▶ THE DATA

* * * * * * *

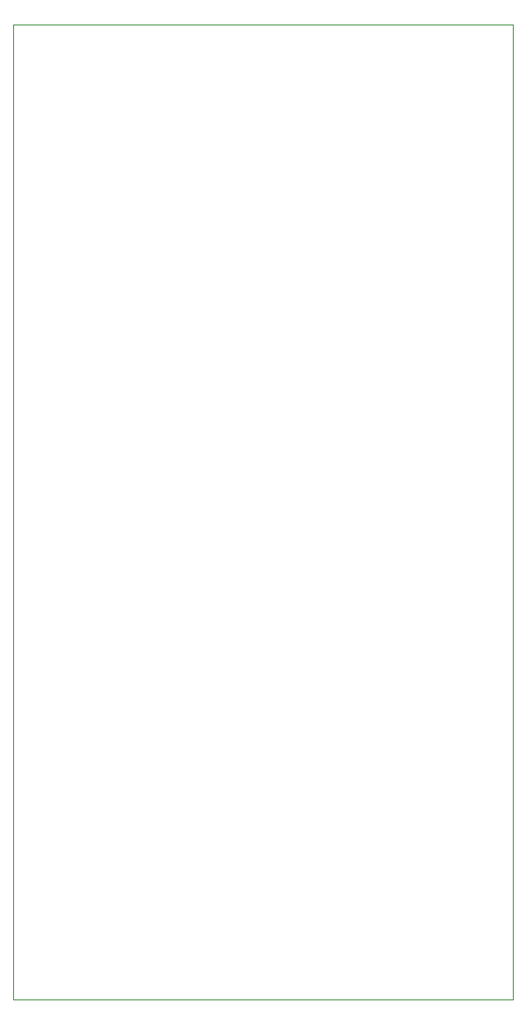
<source format=gbr>
G04 #@! TF.GenerationSoftware,KiCad,Pcbnew,(5.1.0)-1*
G04 #@! TF.CreationDate,2022-02-26T19:57:31-08:00*
G04 #@! TF.ProjectId,BITLINK_12F_R1,4249544c-494e-44b5-9f31-32465f52312e,rev?*
G04 #@! TF.SameCoordinates,PX7755c18PY8cd1ce0*
G04 #@! TF.FileFunction,Profile,NP*
%FSLAX45Y45*%
G04 Gerber Fmt 4.5, Leading zero omitted, Abs format (unit mm)*
G04 Created by KiCad (PCBNEW (5.1.0)-1) date 2022-02-26 19:57:31*
%MOMM*%
%LPD*%
G04 APERTURE LIST*
%ADD10C,0.100000*%
G04 APERTURE END LIST*
D10*
X0Y9408400D02*
X0Y0D01*
X0Y0D02*
X4826000Y0D01*
X4826000Y9408400D02*
X4826000Y0D01*
X0Y9408400D02*
X4826000Y9408400D01*
M02*

</source>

* * * * * * *

▶ EXERCISE DIRECTIONS
Look through the records and give only the number of lines where the string "APERTURE" appears.

▶ TASK RESPONSE
2